Last Updated Apr 8, 2011 12:46 PM EDT
Most of us are not like that. Nature, nurture, whatever: Most of us want to be liked. Most of us need to be liked. Besides, a healthy concern for how others perceive us is a good quality to possess if only because people who want to be liked tend to be more likable. Likable is a good thing.
But sometimes our need to be liked can negatively impact how we do business.
See if you recognize yourself:
- A customer calls with a complaint: Your anxiety levels spike, your voice goes up an octave, and the more upset the customer the more you do to solve the problem, even past the point of justification. You rationalize to yourself: "Customer satisfaction is the key to my business, plus I can't afford poor word of mouth. And besides, no price is too high to pay to resolve customer complaints..."

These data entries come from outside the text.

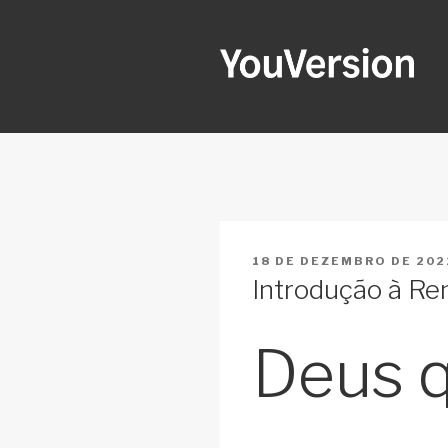
Pular
para
o
conteúdo
YOUVERSI
Seeking God every day.
PUBLICADO
18 DE DEZEMBRO DE 202
EM
Introdução à Re
Deus 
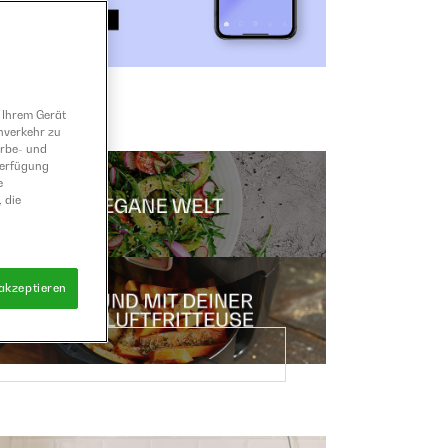
 Ihrem Gerät
nverkehr zu
erbe- und
Verfügung
e
 die
 akzeptieren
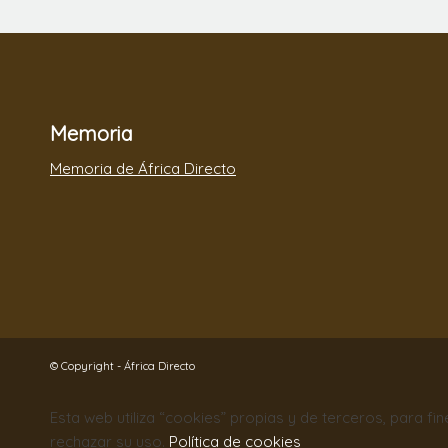
Memoria
Memoria de África Directo
© Copyright - África Directo
Esta web utiliza “cookies” propias y de terceros, para fi
rechazar su uso.
Política de cookies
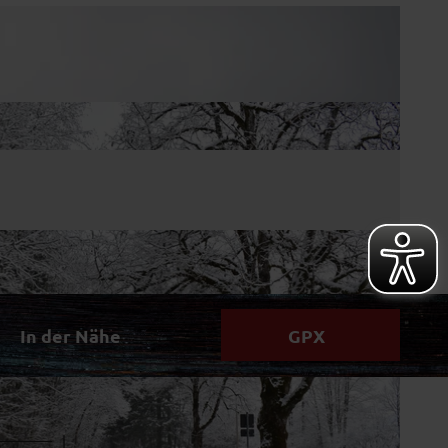
In der Nähe
GPX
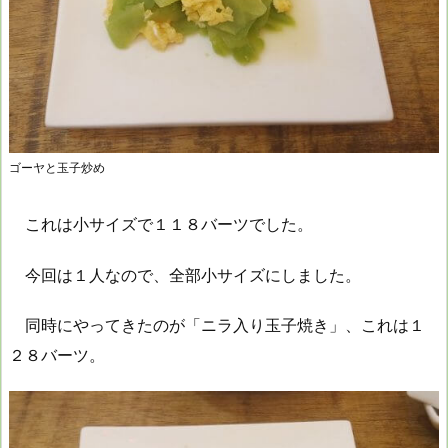
ゴーヤと玉子炒め
これは小サイズで１１８バーツでした。
今回は１人なので、全部小サイズにしました。
同時にやってきたのが「ニラ入り玉子焼き」、これは１
２８バーツ。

- A customer asks for a discount: You want to make the sale but you also crave the feeling of validation a sale brings, so you concede more than you should. Your rationalize to yourself: "If I hadn't cut the price I might have lost the sale, and after all, some revenue is better than no revenue..."
- An employee is late -- again. You're uncomfortable with confrontation, plus a different employee was late yesterday and you let that go, so you settle for throwing a few disapproving glances his way. You rationalize to yourself: "Well, he does a pretty good job most of the time, I spent a lot of time training him, and shoot, no customers were waiting so does it really matter that much if he was late again...?"
Instead of rationalizing or beating yourself up, be proactive. Eliminate as much judgment as possible from judgment calls you struggle with. The more prepared you are to handle a situation where you instinctively compromise or give in, the easier it is to be firm, professional, and even nice.
Here are a few situations you could prepare for:
- Handling complaints. An upset customer is tough for anyone to deal with, especially a person who wants to be liked. Take a step back: You know your products and services inside out. List all the things that could go wrong, the more possibilities the better. Then decide what you will do in each situation: Repair, replace, rework, refund, discount, discount on future purchases, etc. You won't hem, you won't haw, and you won't give away the store because your stress levels spiked and all you could focus on was how to escape a horrible situation. Rehearse what you will say and do. If the customer resists a resolution and keeps asking for more, at some point you may have to say, "I'm sorry, but our policy is to... we simply cannot do any more than that." You can fall back on policy limits in good conscience when you actually have policies.
Bonus benefit: For each item on your potential problem list, identify ways to eliminate the root causes of those problems. You'll improve operations and also deal with less complaints.
- Negotiating prices. Haggling over price can be especially tough for service providers. The more you need to be liked the more you're likely to cut your prices. Your self esteem is at risk and losing a contract feels like a personal rejection and not just a business setback. Make it easier on yourself. Create a detailed price list, then think about potential negotiation strategies. Don't just say, "I'm willing to cut 10%." Create discounts based on volume. Determine ways to reduce service levels to meet a lower price. The more options you create, the more likely your negotiations will stay more objective and less personal.
Bonus benefit: Developing a comprehensive price list, including discounting and negotiation tactics, is a great way to refine pricing strategies. How low can you go and still make a profit? Or, would different pricing strategies make the purchase decision easier for customers?
- Managing employees. Every employee is different, so great leaders apply judgment and discretion, right? True -- but making too many ad hoc decisions can also destroy a work team. Sometimes policies are your best friends, especially in objective areas like attendance, quality, and performance to standards. Determine your expectations, codify your expectations, share your expectations, and manage by those expectations. While it will never be enjoyable, this is fairly easy to say: "As you know our policy is that no employees are allowed to be absent more than six times in a rolling twelve-month period. Yesterday was your seventh absence, so I have to put you on a disciplinary program..." Think about situations that can be "by the book," and write and follow the book. Then use judgment where judgment makes sense.
Bonus benefit: New employee orientation will be easier, managing employees will be easier, and overall performance may go up: Employees who understand expectations usually try to exceed expectations.
- Saying "no." Refusing a request from colleagues, friends, and family is really hard. Rarely will saying "no" go as badly as you fear, though. Most people will understand (and if they don't, should you care too much?) Depending on the situation, try: "I'm sorry, but I just don't have the time," or, "That's not something I do well; here's someone you might call..." or, "I'm sorry, but we're just not in that market. But I appreciate you thinking of us."
Bonus benefit: You'll actually get your own work done for a change.